Projet solo d’un ancien surfer (j’entends déjà les récalcitrants brailler et protester; qu’ils se rassurent, celui-ci s’est converti à la zik grungy et le fait bien), Yrwan Garcia Léal, YGGL sort son second album, intitulé Hazy, 3 ans après sa formation en 2017, et suite à un premier jet nommé R.ad (novembre 2018). D’emblée, on se prend de délicieuses effluves grunge, assez dark, en pleine poire. Ca porte ses fruits, sans jeu de mots pérave; ça fait penser à Jessica 93 pour ce côté cheap et grésillant, bien cold, bien shoegaze aussi en certaines occurrences. Violence suit d’ailleurs, pour ouvrir, cette voie: obscur, noisy et atmosphérique, il marie les 2 tendances en instaurant de plus, sans tarder, un climat grisé, désenchanté, qui se propage aisément. S’il le fait ici de manière plutôt « flemmarde » dans la cadence, cette dernière accélère sur Anything. Le rendu n’en est que plus entraînant encore et de plus, l’accroche se confirme. On aime, dans la sphère indé, les artistes qui, seuls et passionnés, créent leur bazar avec un talent qui n’est pas du au hasard. On aime, aussi, leurs souillures et leur mélancolie (Why, clippé plus bas), leur refus de faire du propre. Car le propre, c’est souvent dégueulasse. Et puis le chant éraillé, avouons-le, n’est pas sans plaire. Il est pour le coup l’un des éléments qui distinguent YGGL. Lequel, à mon sens et au vu de ce qu’il se montre capable de faire a bien fait de délaisser la planche.

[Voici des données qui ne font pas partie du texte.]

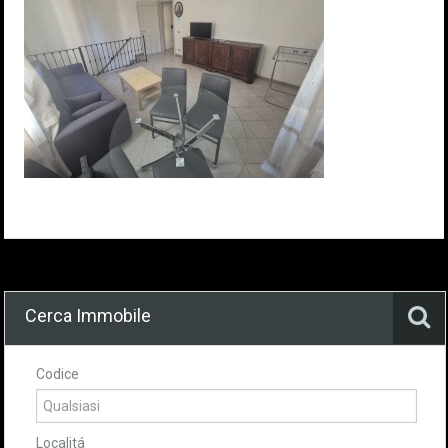
Cerca Immobile
Codice
Localitá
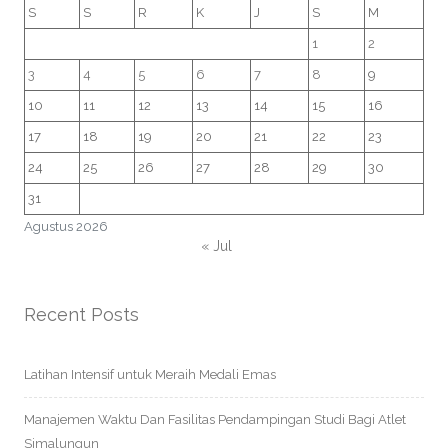
S
S
R
K
J
S
M
1
2
3
4
5
6
7
8
9
10
11
12
13
14
15
16
17
18
19
20
21
22
23
24
25
26
27
28
29
30
31
Agustus 2026
« Jul
Recent Posts
Latihan Intensif untuk Meraih Medali Emas
Manajemen Waktu Dan Fasilitas Pendampingan Studi Bagi Atlet
Simalungun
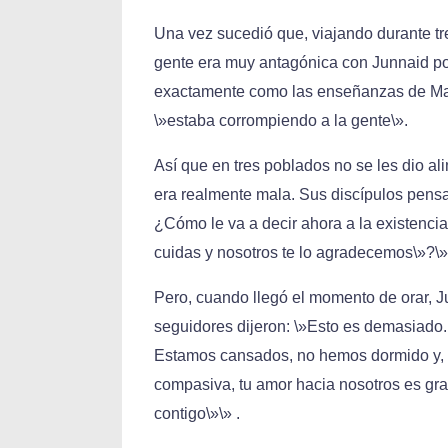
Una vez sucedió que, viajando durante tres
gente era muy antagónica con Junnaid 
exactamente como las enseñanzas de Ma
\»estaba corrompiendo a la gente\».
Así que en tres poblados no se les dio ali
era realmente mala. Sus discípulos pens
¿Cómo le va a decir ahora a la existenci
cuidas y nosotros te lo agradecemos\»?\»
Pero, cuando llegó el momento de orar, J
seguidores dijeron: \»Esto es demasiado.
Estamos cansados, no hemos dormido y, aú
compasiva, tu amor hacia nosotros es gr
contigo\»\» .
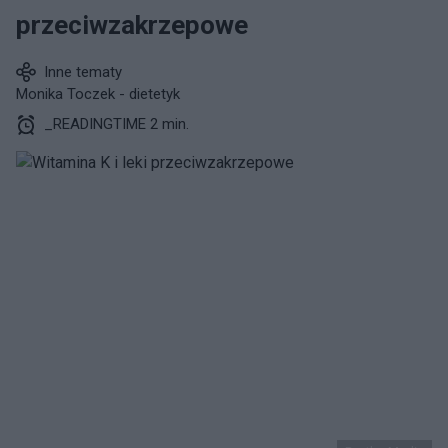
przeciwzakrzepowe
Inne tematy
Monika Toczek - dietetyk
_READINGTIME 2 min.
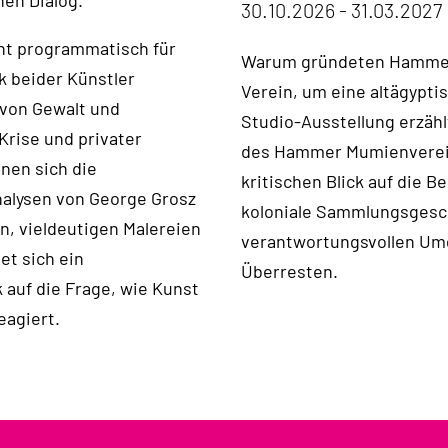
hen Dialog.
30.10.2026 - 31.03.2027
ht programmatisch für
Warum gründeten Hammer 
k beider Künstler
Verein, um eine altägypti
 von Gewalt und
Studio-Ausstellung erzähl
Krise und privater
des Hammer Mumienvereins
nen sich die
kritischen Blick auf die B
alysen von George Grosz
koloniale Sammlungsgesc
en, vieldeutigen Malereien
verantwortungsvollen Um
net sich ein
Überresten.
 auf die Frage, wie Kunst
eagiert.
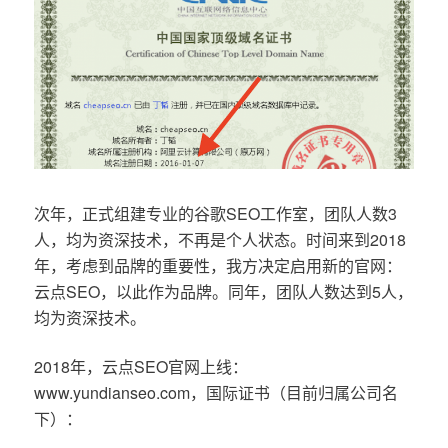
次年，正式组建专业的谷歌SEO工作室，团队人数3
人，均为资深技术，不再是个人状态。时间来到2018
年，考虑到品牌的重要性，我方决定启用新的官网：
云点SEO，以此作为品牌。同年，团队人数达到5人，
均为资深技术。
2018年，云点SEO官网上线：
www.yundianseo.com，国际证书（目前归属公司名
下）：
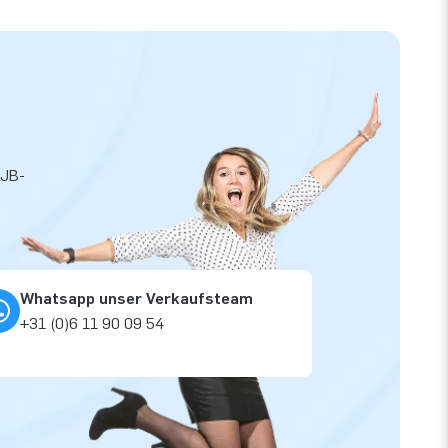
 JB-
Whatsapp unser Verkaufsteam
+31 (0)6 11 90 09 54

La preuve: Slave et ses élans vrillés, sa boite à rythmes chaloupée, enfoncent le clou. Signé chez Musique d’Apéritif, label biarrot dont le catalogue accueille par exemple Videodrome ou Carambolage, ou encore The Bad Pelicans et Kaviar Special, YGGL nous sert avec son Hazy une bonne grosse lampée de nectar de derrière les fagots. Et puis allez, il nous jette un Strange life carrément addictif. On l’attrape au vol, il fait du bien aussi çui-là. Il en ressort une mélodie viciée, crade et belle. La guitare s’embarque dans un solo sobre et bon, attendez les bébés, on n’est pas chez Satriani! Pas de démonstration ici, juste de la passion et avec ça, on fait mieux que bien d’autres.

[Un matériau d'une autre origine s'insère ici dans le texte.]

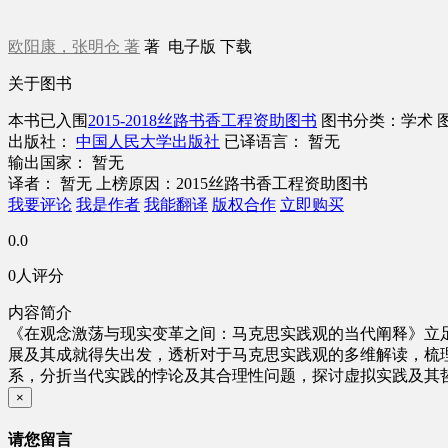
欧阳康，张明仓 著
著
电子版
下载
关于图书
本书已入围
2015-2018丝路书香工程资助图书
图书分类：学术
出版社：
中国人民大学出版社
已译语言： 暂无
输出国家： 暂无
译者： 暂无
上榜原因：2015丝路书香工程资助图书
我要评论
我是作者
我能翻译
版权合作
立即购买
0.0
0人评分
内容简介
《在观念激荡与现实变革之间：马克思实践观的当代阐释》立足
展及其成就得失出发，透析对于马克思实践观的多维解读，梳
系，分折当代实践的悖论及其合理性问题，探讨虚拟实践及其
×
请您留言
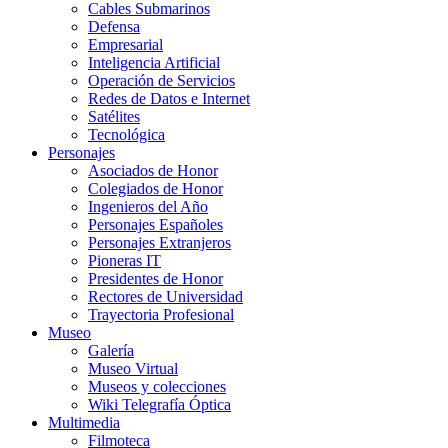
Cables Submarinos
Defensa
Empresarial
Inteligencia Artificial
Operación de Servicios
Redes de Datos e Internet
Satélites
Tecnológica
Personajes
Asociados de Honor
Colegiados de Honor
Ingenieros del Año
Personajes Españoles
Personajes Extranjeros
Pioneras IT
Presidentes de Honor
Rectores de Universidad
Trayectoria Profesional
Museo
Galería
Museo Virtual
Museos y colecciones
Wiki Telegrafía Óptica
Multimedia
Filmoteca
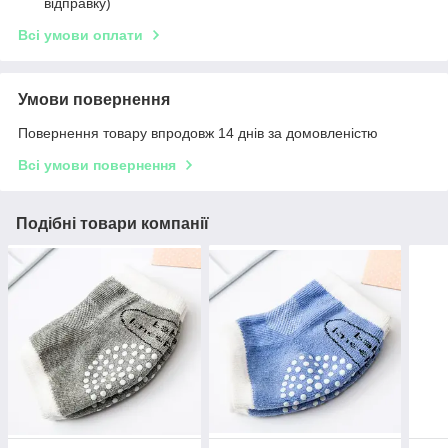
відправку)
Всі умови оплати
Умови повернення
Повернення товару впродовж 14 днів за домовленістю
Всі умови повернення
Подібні товари компанії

On ne s’arrête donc pas en si bon chemin; LWYL trace et voit les six-cordes jouer, une fois de plus, des plans simples et pourtant si estimables. Leurs effets font effet (Burning brain), la poudre shoegaze de l’effort, plus sonique que dream-pop, tout autant. XX s’emporte, rythme débridé. Guitare déviante, jamais, de toute façon, sur des chemins tracés et bien dégagés. C’est la Cold escape, comme le dit le morceau suivant. On se fait la malle avec YGGL, le dit titre avance au ralenti; c’est presque du soft-grunge, hum…non, c’est quand même bien dirty. C’est, on le notera, nettement plus lourd (dans le rythme, je précise). Et ça séduit, ni plus ni moins que ce qui a pu suivre. C’est à dire beaucoup. Notons par ailleurs qu’hier, le 7 avril donc, YGGL devait ouvrir pour Follakzoid. On ne confie pas une telle première partie à des rigolos, c’est une lapalissade.
Il est temps, malgré tout, d’en finir. L’éponyme Hazy, aux reflets pop dans le chant, « dreamgaze » dans l’ornement, s’occupe de fermer la barrière. Nous voilà de ce fait avec un « fockin’ good record » dans les pattes, troussé par un YGGL à n’en pas douter très doué.